(Einträge der Sammlung)

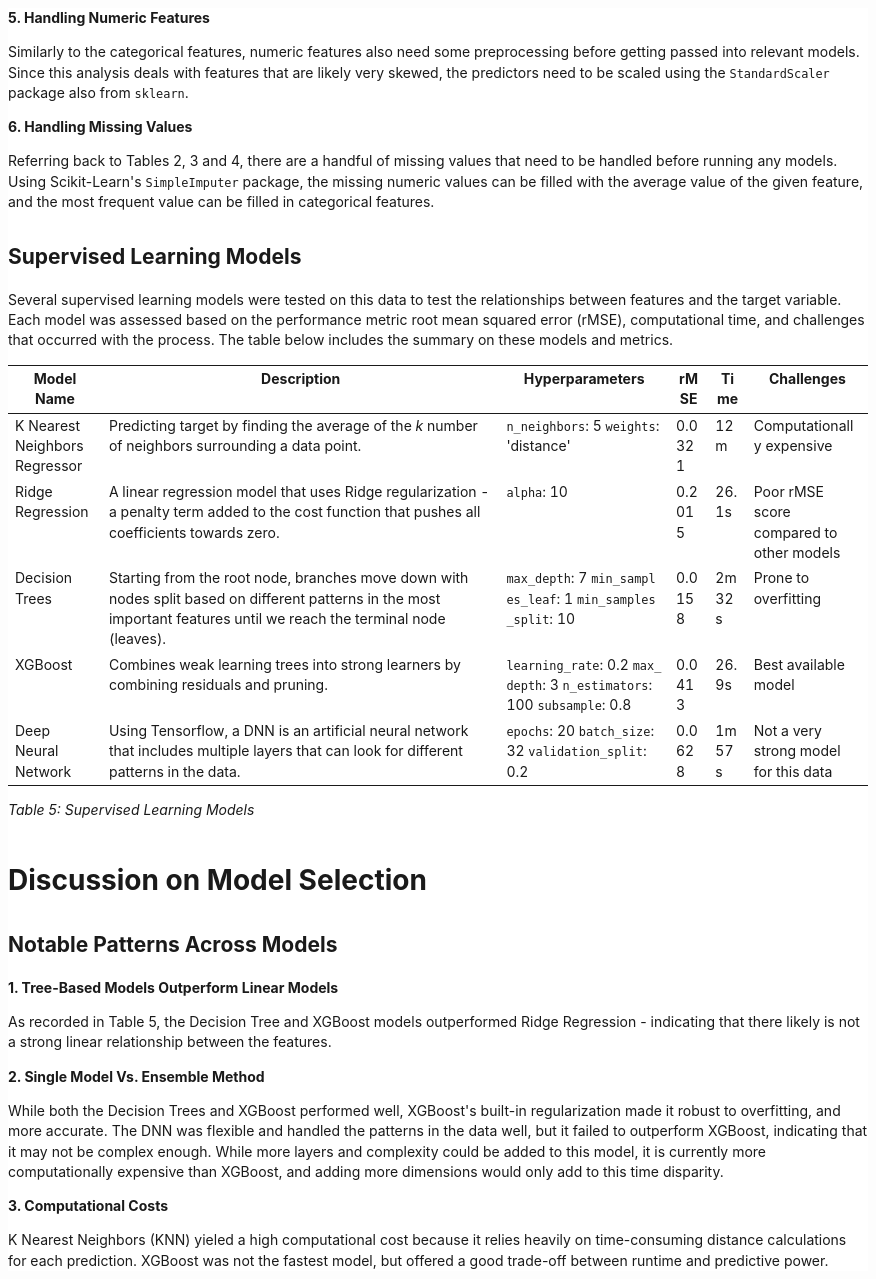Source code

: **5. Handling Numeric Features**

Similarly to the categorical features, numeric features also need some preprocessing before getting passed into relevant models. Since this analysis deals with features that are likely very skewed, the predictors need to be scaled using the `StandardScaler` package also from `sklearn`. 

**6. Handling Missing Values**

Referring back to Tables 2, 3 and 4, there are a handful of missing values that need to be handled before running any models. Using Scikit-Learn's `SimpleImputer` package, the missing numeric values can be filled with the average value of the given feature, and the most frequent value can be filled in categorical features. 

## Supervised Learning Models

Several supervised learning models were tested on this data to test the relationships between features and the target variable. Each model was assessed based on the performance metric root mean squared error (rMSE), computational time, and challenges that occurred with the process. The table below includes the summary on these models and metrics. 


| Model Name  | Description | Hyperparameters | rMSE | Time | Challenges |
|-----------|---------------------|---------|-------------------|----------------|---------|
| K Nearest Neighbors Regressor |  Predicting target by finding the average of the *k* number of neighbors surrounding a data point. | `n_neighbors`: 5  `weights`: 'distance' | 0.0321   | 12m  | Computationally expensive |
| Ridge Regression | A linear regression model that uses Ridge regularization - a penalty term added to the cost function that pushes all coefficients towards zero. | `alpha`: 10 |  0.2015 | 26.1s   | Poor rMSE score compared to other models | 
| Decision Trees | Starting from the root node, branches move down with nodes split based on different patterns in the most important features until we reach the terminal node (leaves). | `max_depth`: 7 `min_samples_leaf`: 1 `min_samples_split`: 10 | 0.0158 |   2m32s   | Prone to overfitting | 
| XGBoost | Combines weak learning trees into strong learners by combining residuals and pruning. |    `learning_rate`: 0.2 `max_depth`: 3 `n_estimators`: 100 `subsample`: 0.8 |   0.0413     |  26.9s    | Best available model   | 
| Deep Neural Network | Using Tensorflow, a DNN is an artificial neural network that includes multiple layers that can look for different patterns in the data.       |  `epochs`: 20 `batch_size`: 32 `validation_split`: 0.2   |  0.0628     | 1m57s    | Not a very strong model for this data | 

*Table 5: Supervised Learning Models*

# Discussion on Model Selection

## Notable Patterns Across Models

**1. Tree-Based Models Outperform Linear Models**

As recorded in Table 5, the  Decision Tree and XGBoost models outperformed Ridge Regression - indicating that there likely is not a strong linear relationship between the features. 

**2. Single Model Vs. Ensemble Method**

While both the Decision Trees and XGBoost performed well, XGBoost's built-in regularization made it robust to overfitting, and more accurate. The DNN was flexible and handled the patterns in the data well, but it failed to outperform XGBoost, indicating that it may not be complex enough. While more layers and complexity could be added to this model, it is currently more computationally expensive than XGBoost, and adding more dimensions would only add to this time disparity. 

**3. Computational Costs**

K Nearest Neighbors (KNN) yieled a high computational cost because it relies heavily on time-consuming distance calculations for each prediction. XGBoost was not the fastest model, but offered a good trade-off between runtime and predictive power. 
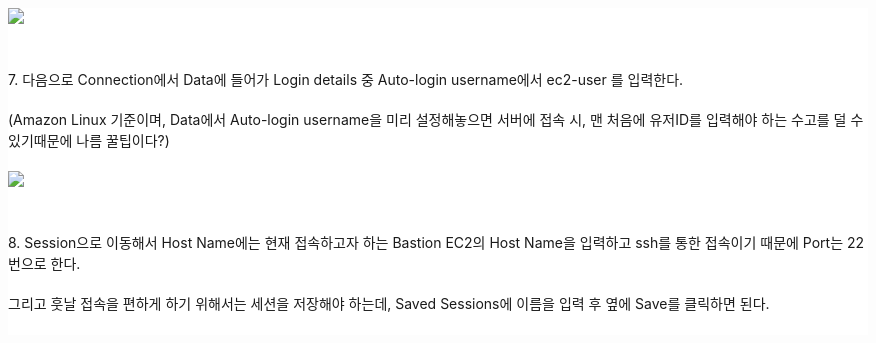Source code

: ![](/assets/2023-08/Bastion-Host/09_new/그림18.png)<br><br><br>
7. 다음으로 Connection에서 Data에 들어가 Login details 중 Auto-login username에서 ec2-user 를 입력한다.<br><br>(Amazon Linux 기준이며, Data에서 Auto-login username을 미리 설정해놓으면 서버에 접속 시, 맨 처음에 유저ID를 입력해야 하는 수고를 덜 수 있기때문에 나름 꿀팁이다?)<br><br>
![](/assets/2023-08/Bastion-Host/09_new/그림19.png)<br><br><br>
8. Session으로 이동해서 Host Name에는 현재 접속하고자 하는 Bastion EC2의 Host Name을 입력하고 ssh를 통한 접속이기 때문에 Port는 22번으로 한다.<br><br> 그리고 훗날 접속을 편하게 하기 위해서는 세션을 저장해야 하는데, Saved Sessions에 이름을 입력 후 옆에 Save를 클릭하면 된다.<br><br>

AUFGABE:
Schreiben Sie alle Zeilen oben vollständig und unverändert ab. Die Bilder werden dabei nicht übernommen.

LÖSUNG:
Source code

: **5. Handling Numeric Features**

Similarly to the categorical features, numeric features also need some preprocessing before getting passed into relevant models. Since this analysis deals with features that are likely very skewed, the predictors need to be scaled using the `StandardScaler` package also from `sklearn`. 

**6. Handling Missing Values**

Referring back to Tables 2, 3 and 4, there are a handful of missing values that need to be handled before running any models. Using Scikit-Learn's `SimpleImputer` package, the missing numeric values can be filled with the average value of the given feature, and the most frequent value can be filled in categorical features. 

## Supervised Learning Models

Several supervised learning models were tested on this data to test the relationships between features and the target variable. Each model was assessed based on the performance metric root mean squared error (rMSE), computational time, and challenges that occurred with the process. The table below includes the summary on these models and metrics. 


| Model Name  | Description | Hyperparameters | rMSE | Time | Challenges |
|-----------|---------------------|---------|-------------------|----------------|---------|
| K Nearest Neighbors Regressor |  Predicting target by finding the average of the *k* number of neighbors surrounding a data point. | `n_neighbors`: 5  `weights`: 'distance' | 0.0321   | 12m  | Computationally expensive |
| Ridge Regression | A linear regression model that uses Ridge regularization - a penalty term added to the cost function that pushes all coefficients towards zero. | `alpha`: 10 |  0.2015 | 26.1s   | Poor rMSE score compared to other models | 
| Decision Trees | Starting from the root node, branches move down with nodes split based on different patterns in the most important features until we reach the terminal node (leaves). | `max_depth`: 7 `min_samples_leaf`: 1 `min_samples_split`: 10 | 0.0158 |   2m32s   | Prone to overfitting | 
| XGBoost | Combines weak learning trees into strong learners by combining residuals and pruning. |    `learning_rate`: 0.2 `max_depth`: 3 `n_estimators`: 100 `subsample`: 0.8 |   0.0413     |  26.9s    | Best available model   | 
| Deep Neural Network | Using Tensorflow, a DNN is an artificial neural network that includes multiple layers that can look for different patterns in the data.       |  `epochs`: 20 `batch_size`: 32 `validation_split`: 0.2   |  0.0628     | 1m57s    | Not a very strong model for this data | 

*Table 5: Supervised Learning Models*

# Discussion on Model Selection

## Notable Patterns Across Models

**1. Tree-Based Models Outperform Linear Models**

As recorded in Table 5, the  Decision Tree and XGBoost models outperformed Ridge Regression - indicating that there likely is not a strong linear relationship between the features. 

**2. Single Model Vs. Ensemble Method**

While both the Decision Trees and XGBoost performed well, XGBoost's built-in regularization made it robust to overfitting, and more accurate. The DNN was flexible and handled the patterns in the data well, but it failed to outperform XGBoost, indicating that it may not be complex enough. While more layers and complexity could be added to this model, it is currently more computationally expensive than XGBoost, and adding more dimensions would only add to this time disparity. 

**3. Computational Costs**

K Nearest Neighbors (KNN) yieled a high computational cost because it relies heavily on time-consuming distance calculations for each prediction. XGBoost was not the fastest model, but offered a good trade-off between runtime and predictive power. 
Source code

: ![](/assets/2023-08/Bastion-Host/09_new/그림18.png)<br><br><br>
7. 다음으로 Connection에서 Data에 들어가 Login details 중 Auto-login username에서 ec2-user 를 입력한다.<br><br>(Amazon Linux 기준이며, Data에서 Auto-login username을 미리 설정해놓으면 서버에 접속 시, 맨 처음에 유저ID를 입력해야 하는 수고를 덜 수 있기때문에 나름 꿀팁이다?)<br><br>
![](/assets/2023-08/Bastion-Host/09_new/그림19.png)<br><br><br>
8. Session으로 이동해서 Host Name에는 현재 접속하고자 하는 Bastion EC2의 Host Name을 입력하고 ssh를 통한 접속이기 때문에 Port는 22번으로 한다.<br><br> 그리고 훗날 접속을 편하게 하기 위해서는 세션을 저장해야 하는데, Saved Sessions에 이름을 입력 후 옆에 Save를 클릭하면 된다.<br><br>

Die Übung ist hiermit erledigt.